A recently published study with GIAD patients showed a significantly lower serum of Ang-1/Ang-2 ratio compared to subjects without GIADs. In angiodysplastic tissue, significant differences in the messenger RNA expression of Ang-1 and Ang-2 and its Tyrosine kinase receptor 2 were found[32]. Another recent prospective study showed high Ang-2 levels and low tendency of Ang-1 and TNF-α levels in patients with SBADs compared to individuals who had bleeding from other causes[129].

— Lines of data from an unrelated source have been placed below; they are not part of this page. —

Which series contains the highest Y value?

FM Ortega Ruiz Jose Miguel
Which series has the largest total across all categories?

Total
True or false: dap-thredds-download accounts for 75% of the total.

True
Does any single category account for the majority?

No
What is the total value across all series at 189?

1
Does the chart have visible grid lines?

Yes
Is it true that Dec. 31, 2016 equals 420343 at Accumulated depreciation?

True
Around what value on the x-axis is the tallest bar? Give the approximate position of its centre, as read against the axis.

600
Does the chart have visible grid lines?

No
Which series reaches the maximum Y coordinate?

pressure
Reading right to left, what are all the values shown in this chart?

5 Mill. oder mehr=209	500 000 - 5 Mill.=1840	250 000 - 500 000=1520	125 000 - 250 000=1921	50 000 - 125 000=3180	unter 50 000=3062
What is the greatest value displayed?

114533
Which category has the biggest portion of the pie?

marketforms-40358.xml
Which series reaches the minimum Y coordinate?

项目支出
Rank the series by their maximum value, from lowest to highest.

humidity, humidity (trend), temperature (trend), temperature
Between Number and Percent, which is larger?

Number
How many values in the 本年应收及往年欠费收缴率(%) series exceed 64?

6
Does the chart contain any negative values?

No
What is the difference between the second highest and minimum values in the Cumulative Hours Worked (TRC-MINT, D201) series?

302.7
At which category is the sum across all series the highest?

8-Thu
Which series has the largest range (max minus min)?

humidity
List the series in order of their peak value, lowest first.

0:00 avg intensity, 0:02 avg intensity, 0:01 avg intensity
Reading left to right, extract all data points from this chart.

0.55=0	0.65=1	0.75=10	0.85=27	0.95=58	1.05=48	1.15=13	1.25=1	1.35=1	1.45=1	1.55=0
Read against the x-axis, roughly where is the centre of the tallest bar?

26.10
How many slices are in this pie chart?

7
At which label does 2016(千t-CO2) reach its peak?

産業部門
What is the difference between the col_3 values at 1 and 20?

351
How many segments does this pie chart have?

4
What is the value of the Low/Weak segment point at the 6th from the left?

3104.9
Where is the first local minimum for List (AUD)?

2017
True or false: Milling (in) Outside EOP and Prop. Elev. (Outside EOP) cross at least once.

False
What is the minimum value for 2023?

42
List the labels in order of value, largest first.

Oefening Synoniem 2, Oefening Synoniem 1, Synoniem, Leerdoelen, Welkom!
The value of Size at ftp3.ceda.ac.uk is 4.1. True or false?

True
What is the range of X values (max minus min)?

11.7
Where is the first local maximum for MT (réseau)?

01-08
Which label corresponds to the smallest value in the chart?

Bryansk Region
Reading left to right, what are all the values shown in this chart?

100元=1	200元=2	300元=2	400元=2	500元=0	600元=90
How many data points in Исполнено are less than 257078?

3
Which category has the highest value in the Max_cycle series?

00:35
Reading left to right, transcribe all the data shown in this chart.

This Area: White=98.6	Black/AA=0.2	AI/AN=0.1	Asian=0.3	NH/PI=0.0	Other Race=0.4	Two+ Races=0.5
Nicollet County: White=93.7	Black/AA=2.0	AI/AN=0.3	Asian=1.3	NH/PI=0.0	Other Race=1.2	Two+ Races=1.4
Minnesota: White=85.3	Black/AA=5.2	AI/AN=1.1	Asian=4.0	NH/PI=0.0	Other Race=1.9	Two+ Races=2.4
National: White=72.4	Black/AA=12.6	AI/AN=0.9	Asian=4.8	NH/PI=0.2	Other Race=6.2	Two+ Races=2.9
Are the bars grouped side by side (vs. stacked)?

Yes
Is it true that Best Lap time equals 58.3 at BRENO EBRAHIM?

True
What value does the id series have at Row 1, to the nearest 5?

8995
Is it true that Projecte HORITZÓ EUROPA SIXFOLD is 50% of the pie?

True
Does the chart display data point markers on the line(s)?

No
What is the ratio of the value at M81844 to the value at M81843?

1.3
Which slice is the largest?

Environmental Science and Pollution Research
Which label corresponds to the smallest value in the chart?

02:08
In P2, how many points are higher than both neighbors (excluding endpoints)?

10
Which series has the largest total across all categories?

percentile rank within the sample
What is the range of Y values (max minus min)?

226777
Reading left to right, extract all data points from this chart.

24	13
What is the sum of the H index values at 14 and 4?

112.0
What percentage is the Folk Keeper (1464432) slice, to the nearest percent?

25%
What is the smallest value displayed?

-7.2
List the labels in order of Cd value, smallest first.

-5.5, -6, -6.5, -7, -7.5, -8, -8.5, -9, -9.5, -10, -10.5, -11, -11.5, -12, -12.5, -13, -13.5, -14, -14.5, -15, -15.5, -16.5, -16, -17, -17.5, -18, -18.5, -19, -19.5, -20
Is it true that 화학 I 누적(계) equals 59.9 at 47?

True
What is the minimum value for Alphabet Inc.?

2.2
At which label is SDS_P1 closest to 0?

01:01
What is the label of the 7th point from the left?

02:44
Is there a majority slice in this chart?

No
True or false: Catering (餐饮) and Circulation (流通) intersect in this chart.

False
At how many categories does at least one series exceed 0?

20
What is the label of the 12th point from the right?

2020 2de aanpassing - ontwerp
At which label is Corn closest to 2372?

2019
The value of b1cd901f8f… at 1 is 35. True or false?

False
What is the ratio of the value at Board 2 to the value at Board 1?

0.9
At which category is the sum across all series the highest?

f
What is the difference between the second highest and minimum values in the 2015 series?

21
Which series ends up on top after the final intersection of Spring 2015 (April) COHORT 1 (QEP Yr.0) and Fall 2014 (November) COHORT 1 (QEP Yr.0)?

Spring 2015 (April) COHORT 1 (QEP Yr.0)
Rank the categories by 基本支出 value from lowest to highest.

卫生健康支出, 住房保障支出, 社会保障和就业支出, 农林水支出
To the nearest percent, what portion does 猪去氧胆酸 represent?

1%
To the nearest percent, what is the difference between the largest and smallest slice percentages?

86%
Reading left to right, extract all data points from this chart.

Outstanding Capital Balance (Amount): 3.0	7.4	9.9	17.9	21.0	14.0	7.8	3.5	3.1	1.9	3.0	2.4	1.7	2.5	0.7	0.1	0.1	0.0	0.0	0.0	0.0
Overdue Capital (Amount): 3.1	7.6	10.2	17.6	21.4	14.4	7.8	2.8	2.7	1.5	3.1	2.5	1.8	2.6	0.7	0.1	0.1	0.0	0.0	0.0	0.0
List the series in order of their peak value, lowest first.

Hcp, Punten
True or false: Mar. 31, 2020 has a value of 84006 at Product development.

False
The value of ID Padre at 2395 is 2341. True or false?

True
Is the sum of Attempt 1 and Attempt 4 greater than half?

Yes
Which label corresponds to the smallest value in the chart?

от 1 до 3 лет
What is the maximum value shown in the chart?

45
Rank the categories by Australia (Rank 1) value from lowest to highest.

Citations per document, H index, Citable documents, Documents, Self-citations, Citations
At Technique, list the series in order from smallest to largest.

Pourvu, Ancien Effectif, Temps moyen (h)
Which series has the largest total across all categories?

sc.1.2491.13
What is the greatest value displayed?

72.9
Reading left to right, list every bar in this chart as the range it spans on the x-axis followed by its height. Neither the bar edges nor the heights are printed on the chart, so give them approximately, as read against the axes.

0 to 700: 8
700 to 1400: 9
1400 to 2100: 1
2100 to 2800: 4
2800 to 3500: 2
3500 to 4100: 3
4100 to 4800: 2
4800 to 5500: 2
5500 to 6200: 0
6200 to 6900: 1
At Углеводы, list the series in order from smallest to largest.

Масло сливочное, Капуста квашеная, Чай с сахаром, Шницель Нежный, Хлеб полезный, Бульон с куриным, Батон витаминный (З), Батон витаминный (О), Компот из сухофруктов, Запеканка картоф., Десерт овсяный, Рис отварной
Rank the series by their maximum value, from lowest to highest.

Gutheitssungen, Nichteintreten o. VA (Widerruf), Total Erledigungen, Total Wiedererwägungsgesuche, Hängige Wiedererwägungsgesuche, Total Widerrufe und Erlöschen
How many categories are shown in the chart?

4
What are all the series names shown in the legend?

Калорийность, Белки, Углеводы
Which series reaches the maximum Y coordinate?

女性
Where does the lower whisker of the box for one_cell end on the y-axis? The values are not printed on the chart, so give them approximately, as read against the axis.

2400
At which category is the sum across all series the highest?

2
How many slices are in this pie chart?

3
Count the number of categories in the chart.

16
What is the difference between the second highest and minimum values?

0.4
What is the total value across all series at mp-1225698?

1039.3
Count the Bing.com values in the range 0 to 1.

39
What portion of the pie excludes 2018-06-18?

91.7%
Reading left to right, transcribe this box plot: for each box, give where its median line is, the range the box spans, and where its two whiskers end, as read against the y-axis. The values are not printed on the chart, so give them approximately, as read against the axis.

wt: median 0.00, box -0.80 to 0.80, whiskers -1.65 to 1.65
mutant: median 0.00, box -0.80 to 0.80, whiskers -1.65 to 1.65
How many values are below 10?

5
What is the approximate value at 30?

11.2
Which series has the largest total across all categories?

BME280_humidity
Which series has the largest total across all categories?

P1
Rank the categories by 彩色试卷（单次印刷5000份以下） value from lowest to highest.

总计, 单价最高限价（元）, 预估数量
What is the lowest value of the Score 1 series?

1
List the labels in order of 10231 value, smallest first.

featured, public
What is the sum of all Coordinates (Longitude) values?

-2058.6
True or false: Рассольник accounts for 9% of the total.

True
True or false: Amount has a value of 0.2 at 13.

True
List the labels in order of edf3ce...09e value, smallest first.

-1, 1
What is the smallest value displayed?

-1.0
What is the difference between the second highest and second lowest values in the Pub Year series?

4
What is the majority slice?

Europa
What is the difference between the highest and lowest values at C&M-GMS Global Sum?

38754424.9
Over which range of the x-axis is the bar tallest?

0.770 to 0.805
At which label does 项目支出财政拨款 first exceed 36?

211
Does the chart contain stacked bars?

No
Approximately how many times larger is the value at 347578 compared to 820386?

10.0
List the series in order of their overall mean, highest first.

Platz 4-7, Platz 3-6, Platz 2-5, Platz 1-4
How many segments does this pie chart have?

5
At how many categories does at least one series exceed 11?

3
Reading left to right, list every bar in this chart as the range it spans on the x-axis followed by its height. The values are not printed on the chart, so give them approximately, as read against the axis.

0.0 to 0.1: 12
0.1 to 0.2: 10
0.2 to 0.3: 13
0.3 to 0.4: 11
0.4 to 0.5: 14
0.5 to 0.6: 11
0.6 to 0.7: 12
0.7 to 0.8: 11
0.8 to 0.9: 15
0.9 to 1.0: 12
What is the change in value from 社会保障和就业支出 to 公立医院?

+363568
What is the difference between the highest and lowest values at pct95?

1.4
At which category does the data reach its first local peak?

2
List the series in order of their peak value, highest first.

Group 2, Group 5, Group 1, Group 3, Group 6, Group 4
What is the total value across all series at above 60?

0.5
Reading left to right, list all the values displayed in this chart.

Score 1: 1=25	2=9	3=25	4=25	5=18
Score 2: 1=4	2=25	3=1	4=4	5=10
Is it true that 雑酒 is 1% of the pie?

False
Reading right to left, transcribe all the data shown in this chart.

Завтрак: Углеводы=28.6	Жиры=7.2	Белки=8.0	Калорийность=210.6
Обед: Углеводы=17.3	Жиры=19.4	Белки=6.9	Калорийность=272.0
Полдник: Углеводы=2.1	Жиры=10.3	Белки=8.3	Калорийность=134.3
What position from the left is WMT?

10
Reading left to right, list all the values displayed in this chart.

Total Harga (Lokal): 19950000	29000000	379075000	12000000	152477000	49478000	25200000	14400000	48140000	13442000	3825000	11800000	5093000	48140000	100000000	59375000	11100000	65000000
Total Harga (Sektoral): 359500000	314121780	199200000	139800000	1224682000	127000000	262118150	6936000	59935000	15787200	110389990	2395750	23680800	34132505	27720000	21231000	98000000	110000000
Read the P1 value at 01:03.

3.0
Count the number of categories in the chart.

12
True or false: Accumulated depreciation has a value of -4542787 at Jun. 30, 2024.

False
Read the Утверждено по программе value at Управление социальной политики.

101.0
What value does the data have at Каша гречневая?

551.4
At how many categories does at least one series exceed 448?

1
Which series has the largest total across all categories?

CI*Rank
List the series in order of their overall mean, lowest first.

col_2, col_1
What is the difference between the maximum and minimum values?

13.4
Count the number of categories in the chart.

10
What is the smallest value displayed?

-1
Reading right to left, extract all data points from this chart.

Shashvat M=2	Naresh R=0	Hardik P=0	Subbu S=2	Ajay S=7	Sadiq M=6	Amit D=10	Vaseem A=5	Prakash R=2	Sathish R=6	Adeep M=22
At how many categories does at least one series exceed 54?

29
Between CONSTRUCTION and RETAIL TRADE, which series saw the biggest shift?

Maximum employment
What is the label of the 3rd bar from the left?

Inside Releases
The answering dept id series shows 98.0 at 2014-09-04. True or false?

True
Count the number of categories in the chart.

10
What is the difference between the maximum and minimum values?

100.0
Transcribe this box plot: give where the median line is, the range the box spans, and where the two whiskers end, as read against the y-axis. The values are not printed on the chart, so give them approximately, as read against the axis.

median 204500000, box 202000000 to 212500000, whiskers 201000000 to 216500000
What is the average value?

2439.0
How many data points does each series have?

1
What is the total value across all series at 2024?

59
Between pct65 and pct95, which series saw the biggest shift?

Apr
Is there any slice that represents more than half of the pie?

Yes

Despite the progress achieved in this field, the clinical use of chemical markers of angiogenesis as diagnostic tools is still in early stage. However, it is a promising area of research. Biological markers of angiogenesis may be useful tools for evaluation of severity of lesions, prediction of bleeding recurrence, and therapeutic response. It must be remembered that the somatostatin analogues and thalidomide have an anti-angiogenic effect. The deeper knowledge of the pathogeneses of GIADs, particularly in relation to angiogenesis, will possibly contribute to the identification of more highly specific angiogenesis mediators and stimulate the development of highly selective antagonist agents directed against specific targets in order to improve therapeutic results.